Why Work-Based Learning?
Many learners crave relationships, real world experiences, and access to meaningful career paths beyond what’s available in their immediate community. Employers desire a diverse talent pipeline that is ready for the workforce. Our education system and our employers will only align when we change the architecture of K-16 schools to embrace work-based learning and make it easy for them to collaborate. Work-based learning activities that help learners make informed choices, plan their educational pathway and provide actionable steps to take in school or training settings are vital to learner achievement and ultimately a positive connection to the labor force.

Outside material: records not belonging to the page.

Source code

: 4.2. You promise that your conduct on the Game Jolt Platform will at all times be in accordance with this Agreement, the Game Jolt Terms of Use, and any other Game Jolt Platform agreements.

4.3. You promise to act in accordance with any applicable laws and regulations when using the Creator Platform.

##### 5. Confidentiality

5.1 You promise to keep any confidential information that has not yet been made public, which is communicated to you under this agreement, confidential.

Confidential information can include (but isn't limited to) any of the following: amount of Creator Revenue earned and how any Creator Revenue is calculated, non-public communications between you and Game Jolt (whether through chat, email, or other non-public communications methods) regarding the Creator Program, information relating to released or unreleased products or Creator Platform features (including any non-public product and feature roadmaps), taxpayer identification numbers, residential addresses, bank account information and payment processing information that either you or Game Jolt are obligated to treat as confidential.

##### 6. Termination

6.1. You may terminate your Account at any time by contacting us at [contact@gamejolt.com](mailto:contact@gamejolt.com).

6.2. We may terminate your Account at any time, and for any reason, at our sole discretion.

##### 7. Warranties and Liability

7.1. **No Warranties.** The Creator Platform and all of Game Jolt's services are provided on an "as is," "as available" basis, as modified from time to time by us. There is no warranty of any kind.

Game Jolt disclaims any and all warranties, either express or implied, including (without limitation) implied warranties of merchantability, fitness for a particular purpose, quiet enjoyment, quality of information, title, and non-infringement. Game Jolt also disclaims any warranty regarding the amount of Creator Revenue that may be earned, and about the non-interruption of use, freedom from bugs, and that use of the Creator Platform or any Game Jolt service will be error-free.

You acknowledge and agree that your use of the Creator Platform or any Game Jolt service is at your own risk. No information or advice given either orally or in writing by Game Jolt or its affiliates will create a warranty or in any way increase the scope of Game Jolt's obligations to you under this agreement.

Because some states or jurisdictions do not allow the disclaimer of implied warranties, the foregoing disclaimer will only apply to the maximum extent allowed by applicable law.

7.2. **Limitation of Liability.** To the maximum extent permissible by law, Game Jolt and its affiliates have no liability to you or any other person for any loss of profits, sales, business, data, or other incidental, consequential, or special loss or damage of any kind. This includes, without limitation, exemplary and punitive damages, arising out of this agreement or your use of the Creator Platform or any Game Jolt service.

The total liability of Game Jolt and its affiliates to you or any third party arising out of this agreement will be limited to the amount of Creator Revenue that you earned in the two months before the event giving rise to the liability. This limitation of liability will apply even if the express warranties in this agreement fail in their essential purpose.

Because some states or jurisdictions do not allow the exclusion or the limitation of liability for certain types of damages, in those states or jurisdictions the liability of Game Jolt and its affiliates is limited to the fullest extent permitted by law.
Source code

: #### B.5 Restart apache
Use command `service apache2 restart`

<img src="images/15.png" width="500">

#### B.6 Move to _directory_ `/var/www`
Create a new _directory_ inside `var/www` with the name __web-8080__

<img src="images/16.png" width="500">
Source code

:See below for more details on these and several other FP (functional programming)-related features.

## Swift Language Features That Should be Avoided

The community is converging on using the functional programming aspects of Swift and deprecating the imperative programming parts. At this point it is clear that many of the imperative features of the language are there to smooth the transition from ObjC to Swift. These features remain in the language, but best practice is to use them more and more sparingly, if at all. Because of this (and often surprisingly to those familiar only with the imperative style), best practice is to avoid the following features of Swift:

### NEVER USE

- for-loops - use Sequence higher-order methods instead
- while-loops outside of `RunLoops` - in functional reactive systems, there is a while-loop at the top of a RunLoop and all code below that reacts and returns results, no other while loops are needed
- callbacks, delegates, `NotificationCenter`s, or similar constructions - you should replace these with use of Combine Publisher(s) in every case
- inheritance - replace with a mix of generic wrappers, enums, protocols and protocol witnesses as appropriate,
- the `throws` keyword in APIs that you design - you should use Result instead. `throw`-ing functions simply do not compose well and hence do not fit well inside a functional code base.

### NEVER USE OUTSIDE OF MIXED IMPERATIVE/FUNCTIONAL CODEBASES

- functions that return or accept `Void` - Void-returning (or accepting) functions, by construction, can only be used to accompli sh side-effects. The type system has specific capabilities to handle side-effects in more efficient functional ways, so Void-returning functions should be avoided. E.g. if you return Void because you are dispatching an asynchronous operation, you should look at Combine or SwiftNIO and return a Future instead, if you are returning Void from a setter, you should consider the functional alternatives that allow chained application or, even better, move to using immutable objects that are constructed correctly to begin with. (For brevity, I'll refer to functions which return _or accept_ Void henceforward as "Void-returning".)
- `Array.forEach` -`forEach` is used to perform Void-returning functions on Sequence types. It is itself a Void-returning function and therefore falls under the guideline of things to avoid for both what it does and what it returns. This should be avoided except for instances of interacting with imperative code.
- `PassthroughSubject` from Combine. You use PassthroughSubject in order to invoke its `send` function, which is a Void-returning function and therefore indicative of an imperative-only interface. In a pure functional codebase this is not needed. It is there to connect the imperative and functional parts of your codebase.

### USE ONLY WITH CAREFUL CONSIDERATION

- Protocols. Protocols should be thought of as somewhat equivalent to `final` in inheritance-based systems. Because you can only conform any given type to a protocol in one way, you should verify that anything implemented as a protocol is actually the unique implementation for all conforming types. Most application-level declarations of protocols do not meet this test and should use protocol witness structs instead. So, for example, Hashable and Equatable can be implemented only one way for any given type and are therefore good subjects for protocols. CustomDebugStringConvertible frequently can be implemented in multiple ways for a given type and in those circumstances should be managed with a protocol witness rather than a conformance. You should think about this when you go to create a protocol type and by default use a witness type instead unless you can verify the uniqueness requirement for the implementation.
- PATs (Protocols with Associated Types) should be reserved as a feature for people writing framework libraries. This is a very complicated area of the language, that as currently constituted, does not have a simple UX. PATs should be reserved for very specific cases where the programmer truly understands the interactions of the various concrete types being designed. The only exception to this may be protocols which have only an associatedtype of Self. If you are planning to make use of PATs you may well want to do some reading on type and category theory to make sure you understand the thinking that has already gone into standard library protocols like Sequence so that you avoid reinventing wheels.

Additionally, WBL provides a lever to advance equity and opportunity in the workplace in the face of educational systems that have disadvantaged those who are racially and ethnically diverse, differently abled, and low-income. In addition to the career exposure and skills gained via Work-Based Learning, these experiences also connect learners and professionals who might not have been connected otherwise.
Earn & Learn Approach
The Earn & Learn approach in supporting learners in career-related programs of study is the deliberate focus on the three facets of achievement needed for success in the labor force: the acquisition of academic, technical and core employability skills. Regardless of industry, employers consistently underscore that candidate must have experience and mastery in all three areas, with a growing priority on the development of employability skills. Alongside efforts to enhance the rigor and effectiveness of classroom instruction, the approach requires new ways to deliver authentic workplace experiences such as Career Days, Workplace Tours, Mock Interviews and Internships in partnership with employers. In some cases, these experiences can be delivered remotely or virtually with employer partners visiting remote classrooms or connecting with learners over online platforms.
Online Activity Options
Quality Work-Based Learning includes both remote and virtual options for most activities. Remote activities promote “live” learner contact with adult professionals and front-line workers via the use of technology. Virtual activities are generally simulations that provide learners with employer exposures through recordings, online research and related classroom activities.